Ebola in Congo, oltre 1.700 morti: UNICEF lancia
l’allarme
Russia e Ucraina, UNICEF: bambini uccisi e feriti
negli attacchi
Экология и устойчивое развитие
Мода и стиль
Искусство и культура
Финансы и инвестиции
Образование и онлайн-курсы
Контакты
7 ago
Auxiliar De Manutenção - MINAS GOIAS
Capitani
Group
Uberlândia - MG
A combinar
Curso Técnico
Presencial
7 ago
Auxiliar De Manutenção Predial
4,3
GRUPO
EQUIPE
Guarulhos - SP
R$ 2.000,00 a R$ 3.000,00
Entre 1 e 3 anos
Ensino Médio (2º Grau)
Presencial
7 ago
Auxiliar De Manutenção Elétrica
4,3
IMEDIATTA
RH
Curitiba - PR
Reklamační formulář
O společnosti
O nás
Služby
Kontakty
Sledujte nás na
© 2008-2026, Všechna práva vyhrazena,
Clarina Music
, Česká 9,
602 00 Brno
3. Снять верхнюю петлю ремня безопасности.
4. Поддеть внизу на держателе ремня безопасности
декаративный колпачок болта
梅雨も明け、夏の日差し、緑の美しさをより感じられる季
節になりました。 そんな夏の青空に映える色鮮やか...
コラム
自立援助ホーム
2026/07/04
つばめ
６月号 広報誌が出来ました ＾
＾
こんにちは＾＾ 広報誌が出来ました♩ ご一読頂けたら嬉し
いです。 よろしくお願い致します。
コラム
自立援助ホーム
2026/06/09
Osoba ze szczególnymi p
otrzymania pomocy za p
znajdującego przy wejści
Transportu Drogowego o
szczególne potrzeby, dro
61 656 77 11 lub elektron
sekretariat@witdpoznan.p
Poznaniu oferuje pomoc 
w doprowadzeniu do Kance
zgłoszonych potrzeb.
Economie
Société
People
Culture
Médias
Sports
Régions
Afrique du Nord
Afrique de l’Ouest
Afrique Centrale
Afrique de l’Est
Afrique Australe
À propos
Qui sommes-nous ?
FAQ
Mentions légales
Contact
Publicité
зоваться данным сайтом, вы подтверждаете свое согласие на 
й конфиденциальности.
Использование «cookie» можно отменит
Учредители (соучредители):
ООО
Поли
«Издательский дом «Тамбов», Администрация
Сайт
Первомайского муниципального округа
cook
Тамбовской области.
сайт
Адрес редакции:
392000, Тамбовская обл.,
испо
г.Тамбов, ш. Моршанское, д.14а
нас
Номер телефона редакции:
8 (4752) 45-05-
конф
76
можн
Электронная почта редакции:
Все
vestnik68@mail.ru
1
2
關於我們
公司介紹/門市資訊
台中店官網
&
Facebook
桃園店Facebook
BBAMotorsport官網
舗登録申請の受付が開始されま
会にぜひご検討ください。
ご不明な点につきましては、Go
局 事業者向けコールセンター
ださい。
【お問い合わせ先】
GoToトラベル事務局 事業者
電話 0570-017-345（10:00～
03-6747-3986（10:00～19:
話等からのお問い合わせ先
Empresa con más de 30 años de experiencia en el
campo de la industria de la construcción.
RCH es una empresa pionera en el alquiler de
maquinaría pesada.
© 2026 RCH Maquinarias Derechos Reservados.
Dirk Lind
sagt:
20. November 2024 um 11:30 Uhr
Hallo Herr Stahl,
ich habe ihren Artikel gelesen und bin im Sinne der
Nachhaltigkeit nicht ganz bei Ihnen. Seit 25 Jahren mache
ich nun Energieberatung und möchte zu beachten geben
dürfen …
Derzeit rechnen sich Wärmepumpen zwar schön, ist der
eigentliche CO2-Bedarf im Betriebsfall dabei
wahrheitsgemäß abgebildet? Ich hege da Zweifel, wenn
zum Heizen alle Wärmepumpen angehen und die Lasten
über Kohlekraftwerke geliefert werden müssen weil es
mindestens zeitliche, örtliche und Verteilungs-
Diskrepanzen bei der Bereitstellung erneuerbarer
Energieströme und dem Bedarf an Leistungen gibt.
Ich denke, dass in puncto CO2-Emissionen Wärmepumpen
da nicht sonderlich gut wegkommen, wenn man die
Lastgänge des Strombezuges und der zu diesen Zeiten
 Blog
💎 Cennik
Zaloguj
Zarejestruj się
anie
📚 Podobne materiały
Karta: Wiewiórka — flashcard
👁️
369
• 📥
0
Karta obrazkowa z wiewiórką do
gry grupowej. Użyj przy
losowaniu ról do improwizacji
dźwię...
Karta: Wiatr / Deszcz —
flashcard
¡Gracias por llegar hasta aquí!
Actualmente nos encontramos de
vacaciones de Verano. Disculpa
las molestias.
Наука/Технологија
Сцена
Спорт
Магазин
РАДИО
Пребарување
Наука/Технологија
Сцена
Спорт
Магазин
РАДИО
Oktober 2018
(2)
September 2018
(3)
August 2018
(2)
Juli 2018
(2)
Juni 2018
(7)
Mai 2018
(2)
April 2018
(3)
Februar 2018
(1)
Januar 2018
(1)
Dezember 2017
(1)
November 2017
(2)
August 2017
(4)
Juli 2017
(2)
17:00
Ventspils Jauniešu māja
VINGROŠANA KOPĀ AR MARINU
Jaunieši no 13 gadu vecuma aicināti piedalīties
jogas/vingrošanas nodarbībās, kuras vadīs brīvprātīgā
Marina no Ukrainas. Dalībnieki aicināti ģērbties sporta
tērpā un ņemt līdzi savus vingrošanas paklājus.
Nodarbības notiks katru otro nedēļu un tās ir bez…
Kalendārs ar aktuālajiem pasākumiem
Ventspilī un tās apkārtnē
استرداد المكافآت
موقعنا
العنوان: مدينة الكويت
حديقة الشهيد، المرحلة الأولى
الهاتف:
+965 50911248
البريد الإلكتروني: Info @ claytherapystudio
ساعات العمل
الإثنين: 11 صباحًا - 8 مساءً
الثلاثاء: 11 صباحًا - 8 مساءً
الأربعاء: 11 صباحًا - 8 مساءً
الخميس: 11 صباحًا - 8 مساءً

**Exercise details:** Copy each line holding "Karta" from the material above.

**Task answer:**
Karta: Wiewiórka — flashcard
Karta obrazkowa z wiewiórką do
Karta: Wiatr / Deszcz —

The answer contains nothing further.